Copy every line of the entries below, swapping each "locality" for "site" and keeping everything else the same.

————

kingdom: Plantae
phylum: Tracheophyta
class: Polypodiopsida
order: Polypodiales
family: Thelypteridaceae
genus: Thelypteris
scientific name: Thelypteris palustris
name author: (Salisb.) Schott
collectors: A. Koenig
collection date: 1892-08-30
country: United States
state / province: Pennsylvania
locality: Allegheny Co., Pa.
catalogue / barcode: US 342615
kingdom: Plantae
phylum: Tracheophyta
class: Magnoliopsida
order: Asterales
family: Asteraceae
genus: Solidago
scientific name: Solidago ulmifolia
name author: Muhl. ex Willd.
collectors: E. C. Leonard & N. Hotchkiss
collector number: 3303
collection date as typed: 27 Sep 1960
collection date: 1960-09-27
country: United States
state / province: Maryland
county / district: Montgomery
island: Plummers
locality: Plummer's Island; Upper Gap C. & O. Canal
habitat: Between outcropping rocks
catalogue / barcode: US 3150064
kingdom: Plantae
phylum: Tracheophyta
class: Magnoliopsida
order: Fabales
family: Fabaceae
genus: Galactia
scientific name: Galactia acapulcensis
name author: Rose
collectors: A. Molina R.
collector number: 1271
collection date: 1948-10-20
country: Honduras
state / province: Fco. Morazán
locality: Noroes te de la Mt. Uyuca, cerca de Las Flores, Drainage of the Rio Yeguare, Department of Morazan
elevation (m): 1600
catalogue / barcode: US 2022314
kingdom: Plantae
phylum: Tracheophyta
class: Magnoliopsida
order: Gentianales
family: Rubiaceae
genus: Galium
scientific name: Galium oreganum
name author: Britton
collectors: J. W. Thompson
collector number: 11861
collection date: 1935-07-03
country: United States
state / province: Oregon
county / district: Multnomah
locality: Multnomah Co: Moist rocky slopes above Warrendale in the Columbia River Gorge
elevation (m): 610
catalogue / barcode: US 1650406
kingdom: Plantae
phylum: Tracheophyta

————

■ ANSWER FOR THE TASK ■
kingdom: Plantae
phylum: Tracheophyta
class: Polypodiopsida
order: Polypodiales
family: Thelypteridaceae
genus: Thelypteris
scientific name: Thelypteris palustris
name author: (Salisb.) Schott
collectors: A. Koenig
collection date: 1892-08-30
country: United States
state / province: Pennsylvania
site: Allegheny Co., Pa.
catalogue / barcode: US 342615
kingdom: Plantae
phylum: Tracheophyta
class: Magnoliopsida
order: Asterales
family: Asteraceae
genus: Solidago
scientific name: Solidago ulmifolia
name author: Muhl. ex Willd.
collectors: E. C. Leonard & N. Hotchkiss
collector number: 3303
collection date as typed: 27 Sep 1960
collection date: 1960-09-27
country: United States
state / province: Maryland
county / district: Montgomery
island: Plummers
site: Plummer's Island; Upper Gap C. & O. Canal
habitat: Between outcropping rocks
catalogue / barcode: US 3150064
kingdom: Plantae
phylum: Tracheophyta
class: Magnoliopsida
order: Fabales
family: Fabaceae
genus: Galactia
scientific name: Galactia acapulcensis
name author: Rose
collectors: A. Molina R.
collector number: 1271
collection date: 1948-10-20
country: Honduras
state / province: Fco. Morazán
site: Noroes te de la Mt. Uyuca, cerca de Las Flores, Drainage of the Rio Yeguare, Department of Morazan
elevation (m): 1600
catalogue / barcode: US 2022314
kingdom: Plantae
phylum: Tracheophyta
class: Magnoliopsida
order: Gentianales
family: Rubiaceae
genus: Galium
scientific name: Galium oreganum
name author: Britton
collectors: J. W. Thompson
collector number: 11861
collection date: 1935-07-03
country: United States
state / province: Oregon
county / district: Multnomah
site: Multnomah Co: Moist rocky slopes above Warrendale in the Columbia River Gorge
elevation (m): 610
catalogue / barcode: US 1650406
kingdom: Plantae
phylum: Tracheophyta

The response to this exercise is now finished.